WHAT YOU ARE ASKED TO DO
Reproduce word for word the part of the Ni films text between "With the development" and "films [1, 2].", inclusive.

EXERCISE TEXT
■ ■ ■ ■ ■ ■ ■

Influence of Heat Treatment on the Mechanical Properties of Ni Films on 430 Stainless Steel Substrate

Introduction

With the development of metal film preparation technology, the pulse electro-deposition, as a simple, highly active, and low-cost deposition method, had been used to deposit nanocrystalline films [1]. With respect to the deposition of nanocrystalline film, the pulse electrodeposition had been extensively used to improve the hardness, wear, and corrosion resistance of electroplated metal films [1, 2].

Heat treatment was widely used on 304 stainless steel [3], aluminum alloy [4], and nickel films [5] in order to improve their machining properties for eliminating alloy imbalance phase and over saturation [6] as well as reducing surface cracks, and enhancing adhesion strength of film to substrate [7]. Therefore, it is essential to assess the mechanical properties of Ni films on 430 stainless steel substrate at different temperatures, especially their stress–strain relationships. In comparison to traditional methods, nanoindentation is a convenient, nondestructive method, which has been widely used to measure mechanical properties of small samples, such as hardness, Young’s modulus, yield strength, hardening exponent, etc. [8, 9, 10]. The load–indentation depth relationship of an elastic–plastic material was supposed to be a linear combination of elastic and elastic–perfectly plastic response, and then an optimization method was introduced in reverse analysis [11]. In the work of Dao et al. [12], a computational study was undertaken to identify the extent to which the elastoplastic properties of ductile materials could be determined by instrumented sharp indentation and to quantify their sensitivity to variations of indentation data. They concluded that the unique properties can be obtained by a sharp indentation curve. We also proposed an inverse method for extracting the elastic–plastic properties of metallic thin films from instrumented sharp indentation in terms of dimensional analysis and finite element modeling [13, 14]. A wide range of materials with different elastic modulus, yield strength, and strain-hardening exponent were examined.

■ ■ ■ ■ ■ ■ ■

Source data
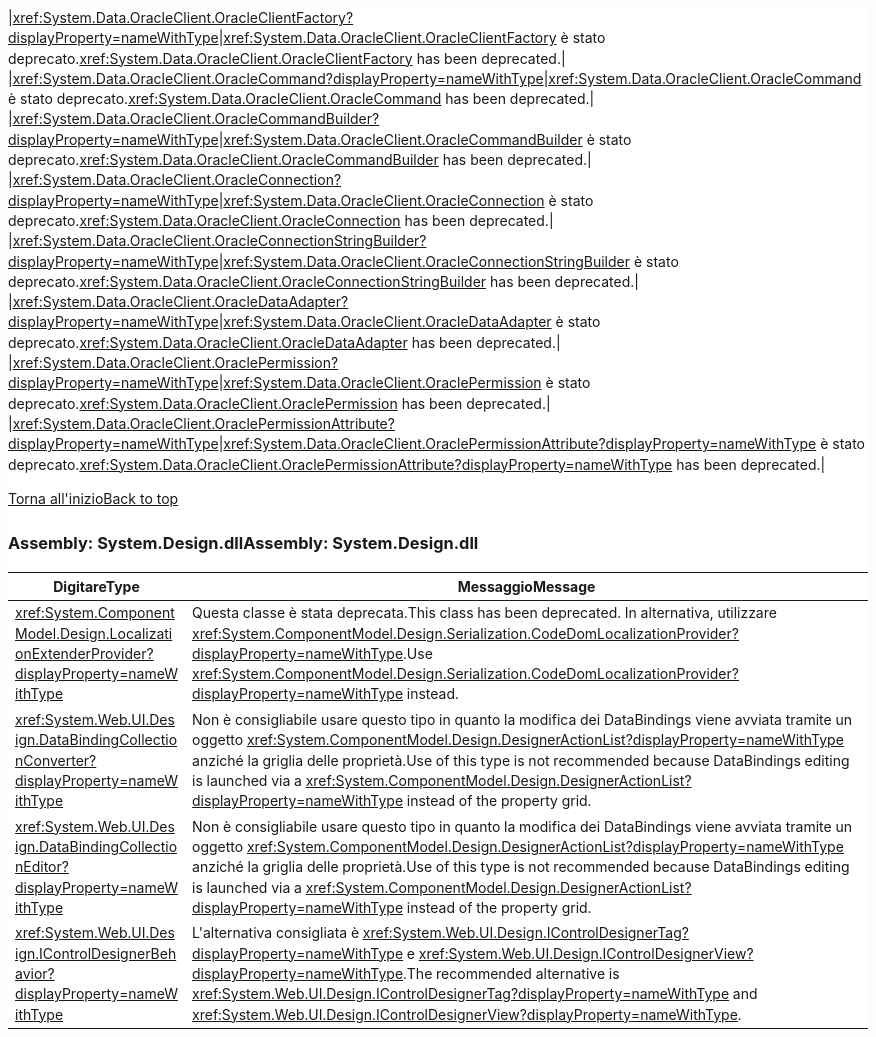 |<xref:System.Data.OracleClient.OracleClientFactory?displayProperty=nameWithType>|<span data-ttu-id="ae282-219"><xref:System.Data.OracleClient.OracleClientFactory> è stato deprecato.</span><span class="sxs-lookup"><span data-stu-id="ae282-219"><xref:System.Data.OracleClient.OracleClientFactory> has been deprecated.</span></span>|
|<xref:System.Data.OracleClient.OracleCommand?displayProperty=nameWithType>|<span data-ttu-id="ae282-220"><xref:System.Data.OracleClient.OracleCommand> è stato deprecato.</span><span class="sxs-lookup"><span data-stu-id="ae282-220"><xref:System.Data.OracleClient.OracleCommand> has been deprecated.</span></span>|
|<xref:System.Data.OracleClient.OracleCommandBuilder?displayProperty=nameWithType>|<span data-ttu-id="ae282-221"><xref:System.Data.OracleClient.OracleCommandBuilder> è stato deprecato.</span><span class="sxs-lookup"><span data-stu-id="ae282-221"><xref:System.Data.OracleClient.OracleCommandBuilder> has been deprecated.</span></span>|
|<xref:System.Data.OracleClient.OracleConnection?displayProperty=nameWithType>|<span data-ttu-id="ae282-222"><xref:System.Data.OracleClient.OracleConnection> è stato deprecato.</span><span class="sxs-lookup"><span data-stu-id="ae282-222"><xref:System.Data.OracleClient.OracleConnection> has been deprecated.</span></span>|
|<xref:System.Data.OracleClient.OracleConnectionStringBuilder?displayProperty=nameWithType>|<span data-ttu-id="ae282-223"><xref:System.Data.OracleClient.OracleConnectionStringBuilder> è stato deprecato.</span><span class="sxs-lookup"><span data-stu-id="ae282-223"><xref:System.Data.OracleClient.OracleConnectionStringBuilder> has been deprecated.</span></span>|
|<xref:System.Data.OracleClient.OracleDataAdapter?displayProperty=nameWithType>|<span data-ttu-id="ae282-224"><xref:System.Data.OracleClient.OracleDataAdapter> è stato deprecato.</span><span class="sxs-lookup"><span data-stu-id="ae282-224"><xref:System.Data.OracleClient.OracleDataAdapter> has been deprecated.</span></span>|
|<xref:System.Data.OracleClient.OraclePermission?displayProperty=nameWithType>|<span data-ttu-id="ae282-225"><xref:System.Data.OracleClient.OraclePermission> è stato deprecato.</span><span class="sxs-lookup"><span data-stu-id="ae282-225"><xref:System.Data.OracleClient.OraclePermission> has been deprecated.</span></span>|
|<xref:System.Data.OracleClient.OraclePermissionAttribute?displayProperty=nameWithType>|<span data-ttu-id="ae282-226"><xref:System.Data.OracleClient.OraclePermissionAttribute?displayProperty=nameWithType> è stato deprecato.</span><span class="sxs-lookup"><span data-stu-id="ae282-226"><xref:System.Data.OracleClient.OraclePermissionAttribute?displayProperty=nameWithType> has been deprecated.</span></span>|

[<span data-ttu-id="ae282-227">Torna all'inizio</span><span class="sxs-lookup"><span data-stu-id="ae282-227">Back to top</span></span>](#introduction)

<a name="design"></a>

### <a name="assembly-systemdesigndll"></a><span data-ttu-id="ae282-228">Assembly: System.Design.dll</span><span class="sxs-lookup"><span data-stu-id="ae282-228">Assembly: System.Design.dll</span></span>

|<span data-ttu-id="ae282-229">Digitare</span><span class="sxs-lookup"><span data-stu-id="ae282-229">Type</span></span>|<span data-ttu-id="ae282-230">Messaggio</span><span class="sxs-lookup"><span data-stu-id="ae282-230">Message</span></span>|
|----------|-------------|
|<xref:System.ComponentModel.Design.LocalizationExtenderProvider?displayProperty=nameWithType>|<span data-ttu-id="ae282-231">Questa classe è stata deprecata.</span><span class="sxs-lookup"><span data-stu-id="ae282-231">This class has been deprecated.</span></span> <span data-ttu-id="ae282-232">In alternativa, utilizzare <xref:System.ComponentModel.Design.Serialization.CodeDomLocalizationProvider?displayProperty=nameWithType>.</span><span class="sxs-lookup"><span data-stu-id="ae282-232">Use <xref:System.ComponentModel.Design.Serialization.CodeDomLocalizationProvider?displayProperty=nameWithType> instead.</span></span>|
|<xref:System.Web.UI.Design.DataBindingCollectionConverter?displayProperty=nameWithType>|<span data-ttu-id="ae282-233">Non è consigliabile usare questo tipo in quanto la modifica dei DataBindings viene avviata tramite un oggetto <xref:System.ComponentModel.Design.DesignerActionList?displayProperty=nameWithType> anziché la griglia delle proprietà.</span><span class="sxs-lookup"><span data-stu-id="ae282-233">Use of this type is not recommended because DataBindings editing is launched via a <xref:System.ComponentModel.Design.DesignerActionList?displayProperty=nameWithType> instead of the property grid.</span></span>|
|<xref:System.Web.UI.Design.DataBindingCollectionEditor?displayProperty=nameWithType>|<span data-ttu-id="ae282-234">Non è consigliabile usare questo tipo in quanto la modifica dei DataBindings viene avviata tramite un oggetto <xref:System.ComponentModel.Design.DesignerActionList?displayProperty=nameWithType> anziché la griglia delle proprietà.</span><span class="sxs-lookup"><span data-stu-id="ae282-234">Use of this type is not recommended because DataBindings editing is launched via a <xref:System.ComponentModel.Design.DesignerActionList?displayProperty=nameWithType> instead of the property grid.</span></span>|
|<xref:System.Web.UI.Design.IControlDesignerBehavior?displayProperty=nameWithType>|<span data-ttu-id="ae282-235">L'alternativa consigliata è <xref:System.Web.UI.Design.IControlDesignerTag?displayProperty=nameWithType> e <xref:System.Web.UI.Design.IControlDesignerView?displayProperty=nameWithType>.</span><span class="sxs-lookup"><span data-stu-id="ae282-235">The recommended alternative is <xref:System.Web.UI.Design.IControlDesignerTag?displayProperty=nameWithType> and <xref:System.Web.UI.Design.IControlDesignerView?displayProperty=nameWithType>.</span></span>|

■ ■ ■ ■ ■ ■ ■

PROBLEM SOLUTION
With the development of metal film preparation technology, the pulse electro-deposition, as a simple, highly active, and low-cost deposition method, had been used to deposit nanocrystalline films [1]. With respect to the deposition of nanocrystalline film, the pulse electrodeposition had been extensively used to improve the hardness, wear, and corrosion resistance of electroplated metal films [1, 2].